“If a Muslim majority area can remain a part of India, the raison d’etre of Pakistan collapses,” wrote former Pakistan premier Zulfikar Ali Bhutto in The Myth of Independence, a book published in 1969. Bhutto, back then, was talking purely in terms of Kashmir, not just any Muslim-majority area in India. Half a century since then, Pakistan’s proverbial raison d’etre has indeed collapsed with India revoking the special status granted to Jammu and Kashmir under Article 370.
The revocation that came on August 5, among other things, also made it clear that Kashmir was no longer a bilateral issue. It soon became clear to Pakistan that the term ‘global community’ is a ‘global myth’. The world that was globalised on the pretext of establishing peace in the aftermath of World War II, is now driven by trade relations between nations. In this trade-driven world, India’s 133-crore-people-powered market scores over Pakistan’s economy dependent on doles from China, Saudi Arabia and UAE.
The ‘Kashmir banega Pakistan’ reverie was the staple on which Pakistani children grew for decades. Regimes, both democratically elected and undemocratically installed, used February 5 to tell Pakistani awaam that Ghazwa-e-Hind was no delusion rooted in Hadith but a prophecy whose time had come. Calling it Kashmir Solidarity Day, Pakistani regimes used February 5 to remind Pakistanis that Kashmiri Muslims were oppressed and it was incumbent upon Pakistan to be their saviour.
Pakistan cricket team playing in Srinagar, Virat Kohli playing for Pakistan. Just some regular delusions, nothing else. pic.twitter.com/swBnUp3ShM— Naila Inayat नायला इनायत (@nailainayat) September 4, 2019
A practice that remained unchanged despite regime changes in Pakistan was tableaux criss-crossing roads on Kashmir Solidarity Day showing innocent Kashmiri people going about life merrily when Indian army personnel would emerge from nowhere wrecking havoc on them.
February 5 became the day Pakistanis were reminded of the larger cause their representatives were faced with — ‘saving Kashmiris from India’. The larger cause helped push into oblivion the minor causes of the Pashtuns, Baloch and Hazaras among others.
At a time when right-wing governments are taking over countries and nations are turning to inward-looking nationalism, Pakistan is struggling to find the adhesive to build its nationalism project.
The foundations of the nationalism project in Pakistan were shaky from the word go.
When Pakistan emerged on the world map as an independent state, it had a heterogeneous cultural, religious and geographical mix.
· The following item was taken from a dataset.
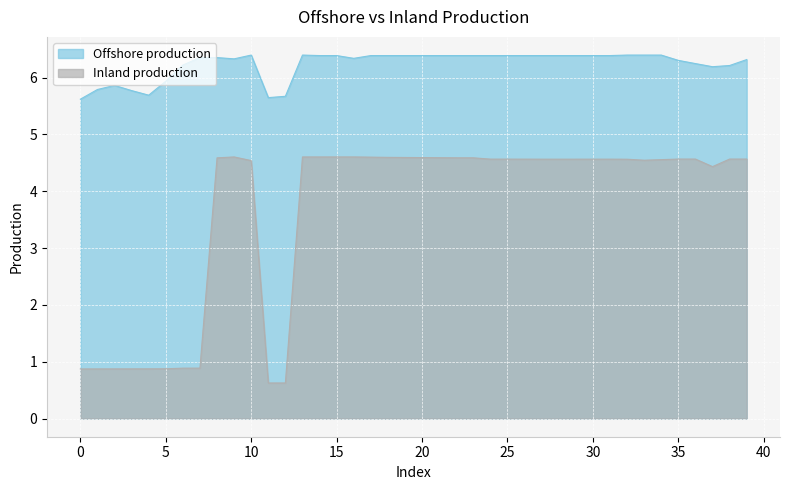

True or false: Offshore production has more than 1 points higher than both neighbors.

True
It was the only country which was separated by 1,000 miles, with religion being the common bond between the western and eastern wings of Pakistan. But Pakistan became the first country in the post-colonial world to disintegrate on the basis of ethnic nationalism. The disintegration came when Urdu was imposed on the Bengali nationalism of East Pakistan.
Pakistan is perhaps the only country where the national language, Urdu, is spoken by no more than 10 per cent of the population. Regions such as Sindh have been demanding, for a long time, that their languages be recognised as the national language too.
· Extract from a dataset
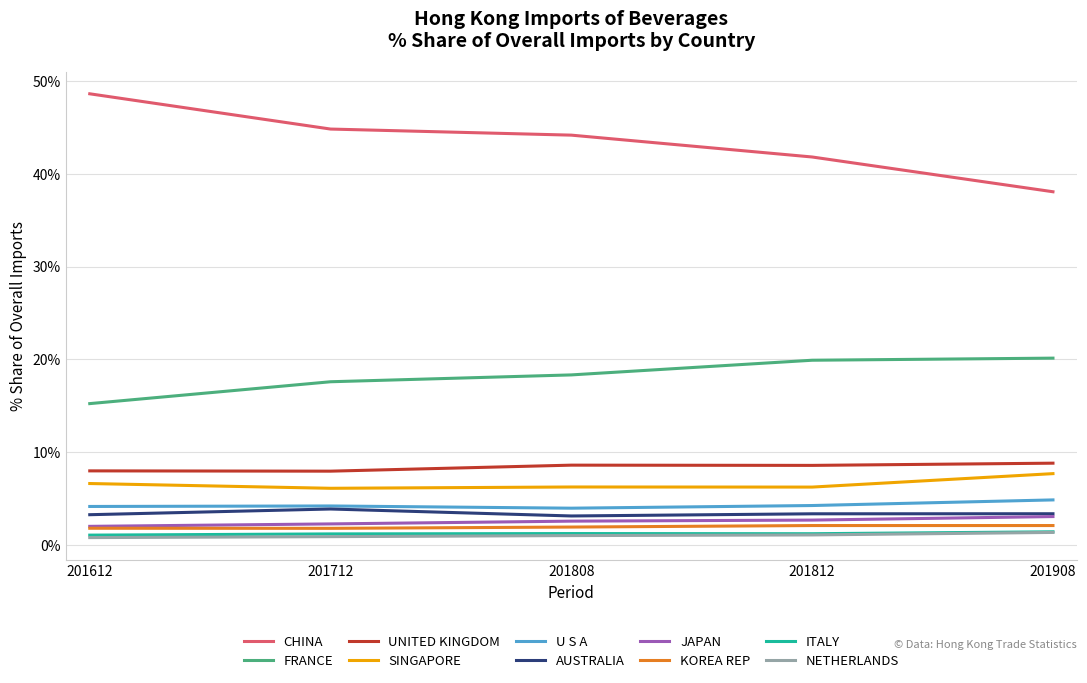

True or false: ITALY and U S A cross at least once.

False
Surprisingly, successive regimes in Pakistan did not try to build a unique brand of Pakistani nationalism; making religion instead the dominant identity. Ridden by sectarianism, religion has only further divided Pakistan. Religion in any case is antithetical to nationalism.
The only thing Pakistani rulers did was to try and make people rally behind the Kashmir cause. That cause has suddenly been lost. Pakistan did not see this coming, much like many in India did not fathom it.
But the realisation that the decision of August 5 can’t be reversed has settled in. The admission that the development has been accepted as fait accompli, has come from none less than Pakistani President Arif Alvi, who said, "Kashmir on the Indian side is now part of India. We have to protect Azad Kashmir."
This realisation could perhaps turn things around for Pakistan. Pakistan’s army generals enjoyed unbridled power because people believed in Kashmir’s cause. It allowed the generals to steer not just the country’s security policy, but also its foreign policy.
When the myth of Ghazwa-e-Hind is busted, people will also realise the futility of jihadists who were supposed to be the foot soldiers in the conquest of the Indian subcontinent.
It is then that Pakistani regimes would be forced to rewrite books that so far focused on institutionalising hatred towards India in children. The revocation of Article 370 in Jammu and Kashmir is an opportunity for Pakistan to write its destiny from scratch — in solidarity with its own people.